The nonprofit works to eradicate harassment, discrimination, and abuse of power in the entertainment industry.


In October 2017, The Hollywood Commission formed with the goal of changing the power disparity and culture of abuse that pervades the entertainment industry. Led by Chair Anita Hill and Executive Director Malia Arrington, the commission partners with major industry organizations such as unions (including the WGAW), studios, television networks, streaming services, music companies, talent agencies, and trade associations.

Only 35% of total respondents believed it was likely that a harasser would be held accountable. This chart shows responses by the respondent’s primary area of work.

This fall, the commission released a series of four reports on the experiences of entertainment industry workers with inappropriate, gender-based conduct. The reports are based on data gathered through a national, anonymous survey conducted online over a three-month period (Nov. 2019–Feb. 2020). A total of 9,630 people responded who self-identified as currently working, pursuing work, or having previously worked in the entertainment industry.

According to the Sept. 29 report on accountability, nearly 65 percent of respondents don’t believe that those in positions of power are held accountable for harassment. Workers cited a lack of trust that their reports would be taken seriously, combined with the threat of retaliation, as potential risks of reporting harassment. This finding spotlights why only 28 percent of respondents who experienced some form of sexual harassment reported the incident.

You can read the full report on Accountability here.
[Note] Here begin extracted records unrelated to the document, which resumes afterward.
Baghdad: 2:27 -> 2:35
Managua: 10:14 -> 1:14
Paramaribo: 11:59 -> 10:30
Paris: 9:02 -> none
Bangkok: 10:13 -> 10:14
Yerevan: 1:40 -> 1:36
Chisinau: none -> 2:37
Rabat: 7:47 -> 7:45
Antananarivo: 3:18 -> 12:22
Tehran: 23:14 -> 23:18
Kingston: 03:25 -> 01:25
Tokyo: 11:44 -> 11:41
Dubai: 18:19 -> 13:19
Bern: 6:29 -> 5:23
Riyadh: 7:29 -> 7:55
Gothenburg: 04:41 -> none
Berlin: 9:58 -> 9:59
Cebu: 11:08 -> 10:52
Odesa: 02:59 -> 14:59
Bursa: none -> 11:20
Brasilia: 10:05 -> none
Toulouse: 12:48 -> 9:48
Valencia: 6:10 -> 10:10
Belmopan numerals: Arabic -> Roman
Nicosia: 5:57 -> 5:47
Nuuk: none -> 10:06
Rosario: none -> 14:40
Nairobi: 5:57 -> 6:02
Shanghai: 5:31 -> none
The second report, released on Oct. 7, focuses on bias, revealing a stark gap between the experiences and perceptions of straight, white, cisgender men and underrepresented groups, including women/non-binary people, people of color, LGBTQ+ people, and individuals with disabilities. For example, while 78 percent of white men see progress being made in welcoming and valuing diverse backgrounds, only 47 percent of Black women report seeing the same.

You can read the full report on Bias here.

The Oct. 14 report centered on bullying, a set of behaviors that can have a devastating influence on the emotional well-being of the victim or target of abuse. As Commission Chair Anita Hill stated, “Bullying may once have been an accepted norm, but in 2020 workers understand the harm that an environment rife with humiliating insults, sarcasm, swearing, and throwing objects in anger can cause. It’s time for Hollywood to commit to treating all workers with basic humanity and dignity.” The report also found that non-union workers were twice as likely to report bullying behaviors.

You can read the full report on Abusive Conduct here.

Earlier this week, on Oct. 27, the Commission released its fourth report covering the #MeToo movement and Sexual Harassment and Assault in the entertainment industry. The Hollywood Survey found that the overwhelming majority of sexually harassing conduct centered around some form of gender harassment, such as insulting, crude, and degrading comments and attitudes towards members of one gender. Unwanted sexual attention—sexual advances such as unwanted touching, hugging, stroking, and persistent requests for dates or sexual behavior despite discouragement—was the second most common form of sexual harassment. Sexual coercion, which refers to sexual advances when employment or career advancement is made contingent upon sexual cooperation, was third most common among respondents, with sexual assault—sexual contact without explicit consent—listed fourth.

You can read the full report on Sexual Harassment and Assault here.

The Commission will combine all four summary reports into a comprehensive report with recommendations and next steps to be released this December.

The Hollywood Commission has also announced that it will launch a new reporting platform tailored for the entertainment industry in early 2021—initially using a beta group that includes the WGAW and its members. The commission’s new platform will give workers who feel they have experienced sexual misconduct, discrimination, harassment, bullying, or microaggressions the ability to share their experiences anonymously, file immediate or conditional reports, and connect with other victims within the same organization anonymously. Members will soon receive more information about the reporting system and how to use it.